There are some grand stories told about the encounters of mountain men with big mean animals in the Ozarks, often panthers or bears. One such encounter involving a panther and Sam Hudson of Newton County, Arkansas was noted by Earnie Deane. Hudson fought the panther with his bare hands and killed it, although "his right arm was badly torn by the beast's fangs and he carried ugly scars the rest of his life." My favorite hero story was recorded by Vance Randolph, and involves Tobe, "near seven feet tall and weighed three hundred pounds." According to Don Holliday, a Taney County native and SMSU professor, this is an Ozarks version of the Beowulf legend.

A big bear had been getting into the Widow Tarkey's smokehouse and gobbling up everything in sight, so the widow asked Tobe to come over and kill the varmit. Tobe said he would, but he didn't bring a gun. "The bear ain't got no gun, has he? That makes us even, and I aim to fight him fair."
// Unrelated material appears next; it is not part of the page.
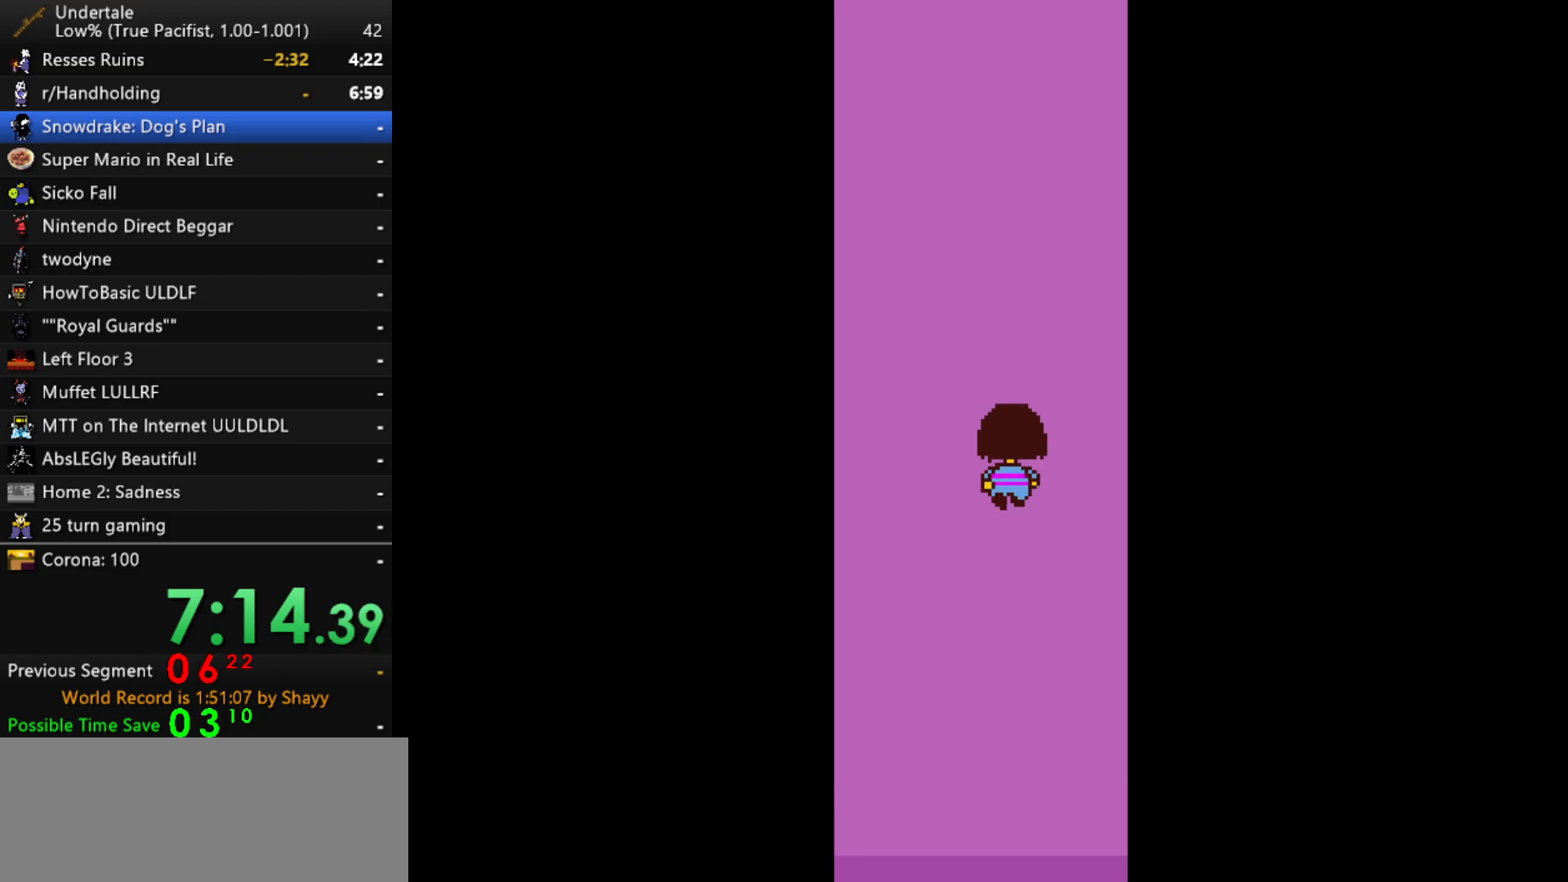
{"keys": ["up", "x"], "events": [[67, "x", "down"], [117, "z", "down"], [167, "shift", "down"], [167, "x", "up"], [217, "return", "down"], [217, "z", "up"], [267, "shift", "up"], [300, "return", "up"], [300, "x", "down"], [350, "x", "up"], [350, "z", "down"], [400, "shift", "down"], [400, "z", "up"], [450, "return", "down"], [500, "return", "up"], [500, "shift", "up"], [500, "x", "down"]]}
Well Tobe went over and pretty soon the bear came along and broke into the widow's smokehouse, and Tobe ran out there and him and the bear fought something terrible. After while he came back up the path, and the widow asked, "Did you kill the critter? .... I reckon not, ma'am," said Tobe, "but he won't bother your smokehouse no more." And Tobe threw down about fifty pounds of bear meat. He had just pulled one of that bear's legs out by the roots.

Well, they found the bear the next day up in a cave, and he was dead, and he was missing one of his front legs. Some folks thought the whole story was a lie, because they didn't believe any man was stout enough to pull a bear's leg off like that. But the leg was right there, nailed up over the smokehouse door. "That don't prove nothing," said Wes Galbraith, "they got elk horns nailed on the tavern at Pea Ridge, but nobody claims they tore 'em off a live elk bare-handed."

Tobe said folks can believe what they want, it's a free country, he said, but if anybody calls him a liar he will pull their arms and legs off one at a time, right in front of the courthouse. Wes Galbraith didn't have anything more to say after that.

Now maybe you understand why I'm mighty slow to call somebody a liar. Improving the truth is a good old Ozarks custom that is likely to be around for a long time to come.